INSTRUÇÕES →
• a. Segundo o texto sobre aquecimento e alongamento, o que alguns estudos mostram sobre o alongamento estático feito de maneira mais intensa?
• b. Devolva sem nenhuma alteração o trecho do texto sobre aquecimento e alongamento que se inicia com as palavras "E é a diferença" e se encerra com "bem menos amplas.".

O movimento da corrida esquenta o corpo, certamente, mas fica faltando aquela parte de preparar musculaturas e articulações.

Uma pergunta que recebo com frequência está relacionada à utilização de esteira e bicicleta em Studios de Pilates e lugares direcionados à reabilitação. Há quem pense que esses equipamentos caracterizam um foco na estética, tirando a credibilidade que temos com o aluno.

Mas essa noção está errada. Atividades aeróbicas são extremamente benéficas para o aluno e podem ser usadas de diversas maneiras em aula. E se alguém está em dúvida sobre a capacidade do aluno para fazer esteira, observe se ele conseguiu ir andando até você: então ele é capaz.

Um bom exemplo é para a avaliação. Você quer saber como está a marcha do aluno? Então peça para que ele faça alguns minutos de esteira enquanto você observa. Essa é uma ótima maneira de descobrir se ele está colocando peso demais na passada, onde acontece compensação e afins. Quer avaliar o desempenho do seu aluno corredor? Ótimo!

Aquecimento vs. alongamento

Não é só o exercício aeróbico que é confundido com aquecimento. Também vemos muitos alunos de academias que alongam um músculo qualquer usando exercícios sem intensidade o suficiente para isso.

E é a diferença dos dois? Já vimos a definição de aquecimento, são exercícios que preparam o corpo para a atividade, melhoram o desempenho e evitam lesões. Os alongamentos têm uma definição bem menos amplas.

Alguns estudos mostram que o alongamento estático, principalmente se for feito de maneira mais intensa, ele não só não previne a lesão, como também pode diminuir o desempenho. 

Não queremos dizer que fazer um trabalho de alongamento ou ganho de flexibilidade é ruim, longe disso. O que queremos dizer é que esse trabalho se for feito antes de uma atividade física pode atrapalhar o desempenho.

Mas como fazer para ganhar flexibilidade, já que ela é importante para um bom equilíbrio corporal?

Podemos fazer esse trabalho em dia ou horários diferentes. Por exemplo, seu aluno treina com você segunda, quarta e sexta. VoCê pode escolher um dia da semana para fazer esse trabalho mais intenso de flexibilidade.

DADOS DISPONÍVEIS →
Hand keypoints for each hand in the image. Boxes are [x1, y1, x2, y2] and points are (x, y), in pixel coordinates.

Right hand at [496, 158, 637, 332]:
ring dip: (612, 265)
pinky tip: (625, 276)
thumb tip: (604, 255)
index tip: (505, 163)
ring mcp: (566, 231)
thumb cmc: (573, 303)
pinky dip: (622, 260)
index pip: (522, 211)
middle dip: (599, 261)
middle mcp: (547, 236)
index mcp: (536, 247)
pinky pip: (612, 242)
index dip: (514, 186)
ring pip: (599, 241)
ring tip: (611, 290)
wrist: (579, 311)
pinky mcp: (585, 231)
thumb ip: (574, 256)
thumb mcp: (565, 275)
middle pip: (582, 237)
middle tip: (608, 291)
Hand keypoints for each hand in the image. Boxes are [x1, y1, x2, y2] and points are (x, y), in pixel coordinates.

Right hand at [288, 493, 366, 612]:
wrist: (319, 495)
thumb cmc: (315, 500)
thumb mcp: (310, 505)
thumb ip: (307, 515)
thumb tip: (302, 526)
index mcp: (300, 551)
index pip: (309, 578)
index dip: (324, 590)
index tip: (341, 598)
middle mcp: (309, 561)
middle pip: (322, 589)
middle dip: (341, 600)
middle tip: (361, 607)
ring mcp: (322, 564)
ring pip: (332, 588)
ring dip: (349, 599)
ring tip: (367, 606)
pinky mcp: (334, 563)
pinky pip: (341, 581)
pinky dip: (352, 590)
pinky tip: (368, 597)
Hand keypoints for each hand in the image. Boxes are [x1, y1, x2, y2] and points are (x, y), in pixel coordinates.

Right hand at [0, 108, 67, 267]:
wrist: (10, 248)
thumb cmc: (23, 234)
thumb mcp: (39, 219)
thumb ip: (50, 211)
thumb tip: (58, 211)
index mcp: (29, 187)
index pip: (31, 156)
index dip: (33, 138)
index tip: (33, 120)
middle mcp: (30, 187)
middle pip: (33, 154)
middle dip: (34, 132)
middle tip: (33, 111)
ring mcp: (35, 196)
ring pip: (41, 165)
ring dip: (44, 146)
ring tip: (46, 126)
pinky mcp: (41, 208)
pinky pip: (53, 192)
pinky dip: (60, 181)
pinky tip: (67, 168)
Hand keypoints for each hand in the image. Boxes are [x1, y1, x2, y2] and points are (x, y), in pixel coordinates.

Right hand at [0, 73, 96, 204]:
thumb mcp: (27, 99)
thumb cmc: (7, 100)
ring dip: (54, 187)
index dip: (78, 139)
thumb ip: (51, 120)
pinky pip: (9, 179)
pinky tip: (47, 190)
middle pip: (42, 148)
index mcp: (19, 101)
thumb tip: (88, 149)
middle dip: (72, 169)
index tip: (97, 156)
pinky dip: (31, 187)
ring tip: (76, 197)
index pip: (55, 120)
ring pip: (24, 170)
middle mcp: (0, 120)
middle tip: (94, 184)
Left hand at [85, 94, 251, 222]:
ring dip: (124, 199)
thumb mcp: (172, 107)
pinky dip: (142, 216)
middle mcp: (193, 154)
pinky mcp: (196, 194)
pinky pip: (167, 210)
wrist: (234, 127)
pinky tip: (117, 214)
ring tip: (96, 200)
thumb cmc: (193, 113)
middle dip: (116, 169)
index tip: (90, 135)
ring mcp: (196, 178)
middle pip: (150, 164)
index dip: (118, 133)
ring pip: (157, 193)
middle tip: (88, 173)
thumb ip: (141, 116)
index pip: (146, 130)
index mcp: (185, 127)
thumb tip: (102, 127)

RESPOSTAS DOS EXERCÍCIOS →
• a. Que ele não só não previne a lesão, como também pode diminuir o desempenho.

• b.
E é a diferença dos dois? Já vimos a definição de aquecimento, são exercícios que preparam o corpo para a atividade, melhoram o desempenho e evitam lesões. Os alongamentos têm uma definição bem menos amplas.